==== SOURCE INFORMATION ====

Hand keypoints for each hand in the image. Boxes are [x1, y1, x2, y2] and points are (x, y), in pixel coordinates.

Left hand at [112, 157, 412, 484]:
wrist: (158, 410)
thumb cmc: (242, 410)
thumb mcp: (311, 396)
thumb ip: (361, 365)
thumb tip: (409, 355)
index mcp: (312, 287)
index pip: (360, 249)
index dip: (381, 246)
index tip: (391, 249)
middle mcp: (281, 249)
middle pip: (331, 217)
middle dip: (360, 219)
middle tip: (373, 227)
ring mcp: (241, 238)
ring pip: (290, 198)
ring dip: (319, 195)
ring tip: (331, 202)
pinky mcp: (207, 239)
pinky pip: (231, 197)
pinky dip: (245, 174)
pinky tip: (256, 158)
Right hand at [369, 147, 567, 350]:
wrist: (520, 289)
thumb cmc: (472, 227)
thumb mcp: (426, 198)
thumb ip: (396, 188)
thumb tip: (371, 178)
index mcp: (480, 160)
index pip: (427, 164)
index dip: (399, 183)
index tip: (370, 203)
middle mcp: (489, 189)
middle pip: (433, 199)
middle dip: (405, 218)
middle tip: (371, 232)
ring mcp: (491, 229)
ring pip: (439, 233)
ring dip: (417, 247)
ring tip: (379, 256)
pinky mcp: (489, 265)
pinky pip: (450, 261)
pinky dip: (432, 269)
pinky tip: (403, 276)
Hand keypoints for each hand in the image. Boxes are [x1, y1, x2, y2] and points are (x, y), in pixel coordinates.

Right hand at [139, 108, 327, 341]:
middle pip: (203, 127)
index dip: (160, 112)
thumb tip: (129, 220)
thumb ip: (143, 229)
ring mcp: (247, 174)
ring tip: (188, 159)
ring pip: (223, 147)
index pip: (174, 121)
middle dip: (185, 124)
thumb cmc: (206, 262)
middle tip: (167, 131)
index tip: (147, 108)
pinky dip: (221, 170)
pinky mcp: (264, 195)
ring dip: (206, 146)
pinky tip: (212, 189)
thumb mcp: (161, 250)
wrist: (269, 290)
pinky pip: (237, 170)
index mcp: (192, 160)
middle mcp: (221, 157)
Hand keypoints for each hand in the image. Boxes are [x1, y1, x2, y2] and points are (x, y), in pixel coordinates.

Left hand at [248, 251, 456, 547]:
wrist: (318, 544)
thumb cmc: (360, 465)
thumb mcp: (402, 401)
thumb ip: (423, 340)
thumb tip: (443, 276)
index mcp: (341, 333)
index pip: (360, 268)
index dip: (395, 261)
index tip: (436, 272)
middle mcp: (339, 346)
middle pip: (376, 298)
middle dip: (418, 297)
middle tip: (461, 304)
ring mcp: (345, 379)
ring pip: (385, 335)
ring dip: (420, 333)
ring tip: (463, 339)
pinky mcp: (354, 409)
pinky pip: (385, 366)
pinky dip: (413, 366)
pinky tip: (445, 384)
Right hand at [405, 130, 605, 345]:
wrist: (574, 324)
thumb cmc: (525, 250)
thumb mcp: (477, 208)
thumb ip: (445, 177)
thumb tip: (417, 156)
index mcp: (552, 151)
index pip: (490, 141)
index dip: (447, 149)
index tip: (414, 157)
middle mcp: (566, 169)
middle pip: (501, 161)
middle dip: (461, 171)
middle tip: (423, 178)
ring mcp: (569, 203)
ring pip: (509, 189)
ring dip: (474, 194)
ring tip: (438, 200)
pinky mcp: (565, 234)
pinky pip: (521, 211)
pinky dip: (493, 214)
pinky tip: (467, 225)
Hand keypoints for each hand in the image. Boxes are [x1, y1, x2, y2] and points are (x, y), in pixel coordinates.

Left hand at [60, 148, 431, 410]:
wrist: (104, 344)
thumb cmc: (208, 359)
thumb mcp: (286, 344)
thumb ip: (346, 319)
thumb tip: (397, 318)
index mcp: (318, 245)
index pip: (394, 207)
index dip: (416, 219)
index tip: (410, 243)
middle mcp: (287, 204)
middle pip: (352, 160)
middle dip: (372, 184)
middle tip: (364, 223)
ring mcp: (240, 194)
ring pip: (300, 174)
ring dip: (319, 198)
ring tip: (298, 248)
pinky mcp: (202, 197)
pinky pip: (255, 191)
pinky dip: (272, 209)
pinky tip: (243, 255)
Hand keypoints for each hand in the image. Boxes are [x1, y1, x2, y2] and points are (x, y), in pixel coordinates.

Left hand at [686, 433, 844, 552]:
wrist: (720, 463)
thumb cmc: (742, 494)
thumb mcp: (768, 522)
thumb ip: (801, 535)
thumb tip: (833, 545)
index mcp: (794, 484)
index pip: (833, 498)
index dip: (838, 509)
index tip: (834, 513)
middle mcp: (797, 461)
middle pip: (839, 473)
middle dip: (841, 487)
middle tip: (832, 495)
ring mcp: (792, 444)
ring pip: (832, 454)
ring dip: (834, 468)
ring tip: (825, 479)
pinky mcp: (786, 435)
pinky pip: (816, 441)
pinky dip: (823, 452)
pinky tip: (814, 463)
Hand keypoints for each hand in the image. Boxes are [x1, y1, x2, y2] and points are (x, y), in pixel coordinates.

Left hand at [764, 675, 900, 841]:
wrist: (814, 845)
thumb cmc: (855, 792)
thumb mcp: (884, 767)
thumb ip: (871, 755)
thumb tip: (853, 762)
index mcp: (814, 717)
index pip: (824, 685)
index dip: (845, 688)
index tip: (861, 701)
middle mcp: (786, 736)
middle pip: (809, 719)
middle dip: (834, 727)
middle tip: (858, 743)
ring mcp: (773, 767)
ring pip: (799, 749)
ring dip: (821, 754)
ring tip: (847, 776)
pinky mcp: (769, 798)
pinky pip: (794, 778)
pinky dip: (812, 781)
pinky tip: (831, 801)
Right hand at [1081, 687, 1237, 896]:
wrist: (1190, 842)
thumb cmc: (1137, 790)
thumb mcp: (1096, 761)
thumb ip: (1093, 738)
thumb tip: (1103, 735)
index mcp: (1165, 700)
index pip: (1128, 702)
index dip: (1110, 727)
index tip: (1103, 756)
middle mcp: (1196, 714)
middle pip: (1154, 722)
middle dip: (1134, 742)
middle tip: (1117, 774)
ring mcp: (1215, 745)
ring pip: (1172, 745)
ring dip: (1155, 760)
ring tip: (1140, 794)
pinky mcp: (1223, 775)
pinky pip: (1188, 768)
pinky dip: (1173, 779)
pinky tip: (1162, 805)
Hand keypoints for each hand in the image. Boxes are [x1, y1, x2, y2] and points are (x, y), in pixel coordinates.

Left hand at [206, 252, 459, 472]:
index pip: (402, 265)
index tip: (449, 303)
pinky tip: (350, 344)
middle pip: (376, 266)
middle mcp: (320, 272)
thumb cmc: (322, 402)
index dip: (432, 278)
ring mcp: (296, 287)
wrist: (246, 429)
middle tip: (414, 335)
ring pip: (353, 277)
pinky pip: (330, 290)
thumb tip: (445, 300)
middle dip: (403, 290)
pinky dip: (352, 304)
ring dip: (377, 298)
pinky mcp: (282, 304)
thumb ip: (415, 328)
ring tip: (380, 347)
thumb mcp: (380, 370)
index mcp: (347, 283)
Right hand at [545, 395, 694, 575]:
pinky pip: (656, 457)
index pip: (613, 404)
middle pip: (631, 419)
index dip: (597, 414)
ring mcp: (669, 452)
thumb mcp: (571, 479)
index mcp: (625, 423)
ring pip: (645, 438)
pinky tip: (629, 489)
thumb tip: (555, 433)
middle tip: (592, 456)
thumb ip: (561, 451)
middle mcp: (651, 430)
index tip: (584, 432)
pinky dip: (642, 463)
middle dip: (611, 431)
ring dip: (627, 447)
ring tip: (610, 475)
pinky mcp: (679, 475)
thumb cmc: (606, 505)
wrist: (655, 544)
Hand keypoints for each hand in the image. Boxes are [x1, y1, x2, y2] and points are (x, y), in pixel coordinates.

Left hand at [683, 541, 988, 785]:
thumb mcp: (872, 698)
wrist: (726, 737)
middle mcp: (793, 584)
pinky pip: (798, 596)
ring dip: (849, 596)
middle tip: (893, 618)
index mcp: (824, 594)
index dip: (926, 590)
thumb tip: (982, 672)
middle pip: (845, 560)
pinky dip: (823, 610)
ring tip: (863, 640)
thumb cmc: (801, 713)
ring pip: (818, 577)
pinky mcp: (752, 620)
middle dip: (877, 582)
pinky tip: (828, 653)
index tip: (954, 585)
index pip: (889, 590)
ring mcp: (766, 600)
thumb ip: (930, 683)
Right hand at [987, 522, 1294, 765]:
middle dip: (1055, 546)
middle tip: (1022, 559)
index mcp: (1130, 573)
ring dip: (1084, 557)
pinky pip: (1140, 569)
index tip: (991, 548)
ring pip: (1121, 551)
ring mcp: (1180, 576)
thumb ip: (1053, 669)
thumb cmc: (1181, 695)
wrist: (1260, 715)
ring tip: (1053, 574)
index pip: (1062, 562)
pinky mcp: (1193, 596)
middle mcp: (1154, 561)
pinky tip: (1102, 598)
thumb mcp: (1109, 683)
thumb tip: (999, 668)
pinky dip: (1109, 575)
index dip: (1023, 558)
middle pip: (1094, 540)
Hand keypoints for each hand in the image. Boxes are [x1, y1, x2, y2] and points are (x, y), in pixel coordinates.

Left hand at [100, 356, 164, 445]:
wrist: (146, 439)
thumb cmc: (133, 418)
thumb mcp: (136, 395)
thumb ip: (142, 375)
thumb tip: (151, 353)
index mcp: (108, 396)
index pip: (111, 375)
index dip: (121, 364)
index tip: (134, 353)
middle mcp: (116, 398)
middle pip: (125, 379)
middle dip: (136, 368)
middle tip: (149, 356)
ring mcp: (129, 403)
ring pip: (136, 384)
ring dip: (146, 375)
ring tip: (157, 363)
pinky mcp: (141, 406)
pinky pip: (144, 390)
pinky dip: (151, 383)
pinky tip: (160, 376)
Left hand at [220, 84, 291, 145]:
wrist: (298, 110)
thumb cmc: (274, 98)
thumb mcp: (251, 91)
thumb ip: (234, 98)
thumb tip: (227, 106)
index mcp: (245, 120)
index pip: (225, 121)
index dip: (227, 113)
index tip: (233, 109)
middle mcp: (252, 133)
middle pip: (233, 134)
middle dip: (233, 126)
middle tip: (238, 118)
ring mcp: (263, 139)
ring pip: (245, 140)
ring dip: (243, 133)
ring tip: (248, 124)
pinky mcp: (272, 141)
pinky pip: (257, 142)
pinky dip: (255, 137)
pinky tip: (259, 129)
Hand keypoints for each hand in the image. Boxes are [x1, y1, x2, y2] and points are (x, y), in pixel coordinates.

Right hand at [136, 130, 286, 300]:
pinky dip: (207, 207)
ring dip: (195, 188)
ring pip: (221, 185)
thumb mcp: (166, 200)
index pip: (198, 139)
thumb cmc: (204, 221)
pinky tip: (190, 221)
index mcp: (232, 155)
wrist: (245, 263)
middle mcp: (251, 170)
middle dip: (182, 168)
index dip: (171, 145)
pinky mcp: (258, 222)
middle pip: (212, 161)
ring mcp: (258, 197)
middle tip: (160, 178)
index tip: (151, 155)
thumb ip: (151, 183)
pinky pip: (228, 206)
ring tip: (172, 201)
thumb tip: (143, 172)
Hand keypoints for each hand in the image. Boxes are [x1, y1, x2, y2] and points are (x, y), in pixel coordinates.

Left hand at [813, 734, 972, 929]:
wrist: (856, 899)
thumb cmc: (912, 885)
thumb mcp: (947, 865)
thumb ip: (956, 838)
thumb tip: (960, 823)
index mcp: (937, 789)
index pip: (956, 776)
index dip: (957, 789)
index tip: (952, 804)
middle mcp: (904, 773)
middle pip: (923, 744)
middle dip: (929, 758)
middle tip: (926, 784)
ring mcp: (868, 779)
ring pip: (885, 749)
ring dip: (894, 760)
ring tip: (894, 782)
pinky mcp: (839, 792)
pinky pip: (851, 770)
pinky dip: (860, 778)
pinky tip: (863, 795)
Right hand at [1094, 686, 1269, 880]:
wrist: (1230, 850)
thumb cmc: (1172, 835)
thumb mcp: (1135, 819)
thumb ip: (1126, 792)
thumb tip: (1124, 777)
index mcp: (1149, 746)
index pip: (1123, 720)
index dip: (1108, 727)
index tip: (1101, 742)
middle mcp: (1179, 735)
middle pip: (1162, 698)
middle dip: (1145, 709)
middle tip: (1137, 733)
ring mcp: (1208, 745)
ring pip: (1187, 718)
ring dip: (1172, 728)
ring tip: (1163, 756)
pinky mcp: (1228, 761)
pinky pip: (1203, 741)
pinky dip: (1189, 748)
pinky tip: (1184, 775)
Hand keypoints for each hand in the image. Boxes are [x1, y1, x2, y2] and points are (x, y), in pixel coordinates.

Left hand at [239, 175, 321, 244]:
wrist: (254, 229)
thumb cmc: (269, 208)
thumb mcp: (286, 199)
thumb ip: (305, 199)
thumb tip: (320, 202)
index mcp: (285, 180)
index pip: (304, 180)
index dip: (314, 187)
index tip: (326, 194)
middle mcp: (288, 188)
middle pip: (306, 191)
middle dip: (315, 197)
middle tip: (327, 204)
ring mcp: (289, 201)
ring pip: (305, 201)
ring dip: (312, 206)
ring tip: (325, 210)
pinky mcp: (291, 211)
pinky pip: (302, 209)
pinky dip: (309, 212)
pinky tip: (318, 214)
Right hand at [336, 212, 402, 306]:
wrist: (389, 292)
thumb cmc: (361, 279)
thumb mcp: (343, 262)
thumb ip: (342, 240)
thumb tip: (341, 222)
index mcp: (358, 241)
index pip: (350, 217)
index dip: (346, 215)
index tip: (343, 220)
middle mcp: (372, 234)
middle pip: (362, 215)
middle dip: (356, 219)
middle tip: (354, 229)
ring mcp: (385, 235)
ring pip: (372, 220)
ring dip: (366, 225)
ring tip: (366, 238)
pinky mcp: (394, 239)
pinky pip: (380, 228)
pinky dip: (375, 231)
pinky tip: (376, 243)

====

*TASK GOAL*:
What you give back must match the material exactly, beginning with its first line and ending with the line holding "middle mcp: (221, 157)".

*TASK RESPONSE*:
Hand keypoints for each hand in the image. Boxes are [x1, y1, x2, y2] and points are (x, y), in pixel coordinates.

Left hand at [112, 157, 412, 484]:
wrist: (158, 410)
thumb cmc: (242, 410)
thumb mcp: (311, 396)
thumb ip: (361, 365)
thumb tip: (409, 355)
index mcp: (312, 287)
index pip: (360, 249)
index dip: (381, 246)
index tip: (391, 249)
middle mcp: (281, 249)
middle pip: (331, 217)
middle dip: (360, 219)
middle tip: (373, 227)
ring mcp: (241, 238)
ring pip: (290, 198)
ring dip: (319, 195)
ring tip: (331, 202)
pinky mcp: (207, 239)
pinky pip: (231, 197)
pinky dip: (245, 174)
pinky tip: (256, 158)
Right hand at [369, 147, 567, 350]:
wrist: (520, 289)
thumb cmc: (472, 227)
thumb mcp: (426, 198)
thumb ip: (396, 188)
thumb tip: (371, 178)
index mcp: (480, 160)
index pip: (427, 164)
index dip: (399, 183)
index tip: (370, 203)
middle mcp: (489, 189)
middle pip: (433, 199)
middle dip: (405, 218)
middle tip: (371, 232)
ring mcp: (491, 229)
ring pip: (439, 233)
ring dip: (417, 247)
ring tip: (379, 256)
pinky mcp: (489, 265)
pinky pip: (450, 261)
pinky dip: (432, 269)
pinky tip: (403, 276)
Hand keypoints for each hand in the image. Boxes are [x1, y1, x2, y2] and points are (x, y), in pixel coordinates.

Right hand at [139, 108, 327, 341]:
middle pip: (203, 127)
index dip: (160, 112)
thumb tip: (129, 220)
thumb ip: (143, 229)
ring mcp: (247, 174)
ring tip: (188, 159)
ring pip: (223, 147)
index pip: (174, 121)
middle dip: (185, 124)
thumb cmc: (206, 262)
middle tip: (167, 131)
index tip: (147, 108)
pinky dip: (221, 170)
pinky mcp: (264, 195)
ring dip: (206, 146)
pinky tip: (212, 189)
thumb mcp: (161, 250)
wrist: (269, 290)
pinky pip: (237, 170)
index mcp: (192, 160)
middle mcp: (221, 157)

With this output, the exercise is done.